**Task details**
Copy the items word for word, from the start of the records through the line that contains "8: (288, 380)", with that line included.

## begin Data for this task

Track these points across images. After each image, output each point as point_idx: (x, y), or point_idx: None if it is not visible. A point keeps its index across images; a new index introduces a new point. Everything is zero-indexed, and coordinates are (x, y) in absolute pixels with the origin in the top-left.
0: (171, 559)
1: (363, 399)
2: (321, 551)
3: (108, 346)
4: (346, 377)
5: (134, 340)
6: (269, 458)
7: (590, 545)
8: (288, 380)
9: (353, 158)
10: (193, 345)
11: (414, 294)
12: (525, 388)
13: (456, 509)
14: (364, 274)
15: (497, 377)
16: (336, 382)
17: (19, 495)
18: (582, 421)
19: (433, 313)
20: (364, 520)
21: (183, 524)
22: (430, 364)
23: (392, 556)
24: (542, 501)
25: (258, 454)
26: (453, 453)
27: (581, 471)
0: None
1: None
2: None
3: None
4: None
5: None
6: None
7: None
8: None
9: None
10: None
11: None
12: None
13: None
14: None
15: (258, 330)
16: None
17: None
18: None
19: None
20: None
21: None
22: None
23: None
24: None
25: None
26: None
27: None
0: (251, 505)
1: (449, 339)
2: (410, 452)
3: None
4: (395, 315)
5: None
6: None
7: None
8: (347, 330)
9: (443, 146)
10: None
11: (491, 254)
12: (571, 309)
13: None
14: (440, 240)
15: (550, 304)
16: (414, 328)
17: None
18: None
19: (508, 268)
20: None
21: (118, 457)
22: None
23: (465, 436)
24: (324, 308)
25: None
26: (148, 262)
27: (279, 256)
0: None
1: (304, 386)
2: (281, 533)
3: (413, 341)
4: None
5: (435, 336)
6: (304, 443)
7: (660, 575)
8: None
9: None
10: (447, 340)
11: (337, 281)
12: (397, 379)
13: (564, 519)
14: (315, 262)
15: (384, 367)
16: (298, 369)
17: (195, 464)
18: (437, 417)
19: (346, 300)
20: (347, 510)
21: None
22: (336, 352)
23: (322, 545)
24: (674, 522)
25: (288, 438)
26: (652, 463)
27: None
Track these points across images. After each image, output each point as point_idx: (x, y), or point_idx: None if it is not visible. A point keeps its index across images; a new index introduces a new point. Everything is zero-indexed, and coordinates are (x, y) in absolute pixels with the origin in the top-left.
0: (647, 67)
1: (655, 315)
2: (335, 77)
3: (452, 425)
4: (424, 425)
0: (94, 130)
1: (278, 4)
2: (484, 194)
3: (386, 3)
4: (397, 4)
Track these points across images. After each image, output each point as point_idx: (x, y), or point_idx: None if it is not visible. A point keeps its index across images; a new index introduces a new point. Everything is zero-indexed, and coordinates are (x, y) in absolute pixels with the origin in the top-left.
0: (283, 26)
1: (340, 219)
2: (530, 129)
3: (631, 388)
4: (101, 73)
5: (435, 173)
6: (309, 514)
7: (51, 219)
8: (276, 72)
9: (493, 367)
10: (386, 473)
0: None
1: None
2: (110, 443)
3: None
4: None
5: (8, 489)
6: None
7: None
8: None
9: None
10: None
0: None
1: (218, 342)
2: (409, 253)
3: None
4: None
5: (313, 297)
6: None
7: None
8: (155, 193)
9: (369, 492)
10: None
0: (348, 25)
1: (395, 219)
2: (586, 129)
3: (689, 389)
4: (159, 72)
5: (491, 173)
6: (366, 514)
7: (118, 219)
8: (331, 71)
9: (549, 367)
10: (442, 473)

## end Data for this task

**Result**
Track these points across images. After each image, output each point as point_idx: (x, y), or point_idx: None if it is not visible. A point keeps its index across images; a new index introduces a new point. Everything is zero-indexed, and coordinates are (x, y) in absolute pixels with the origin in the top-left.
0: (171, 559)
1: (363, 399)
2: (321, 551)
3: (108, 346)
4: (346, 377)
5: (134, 340)
6: (269, 458)
7: (590, 545)
8: (288, 380)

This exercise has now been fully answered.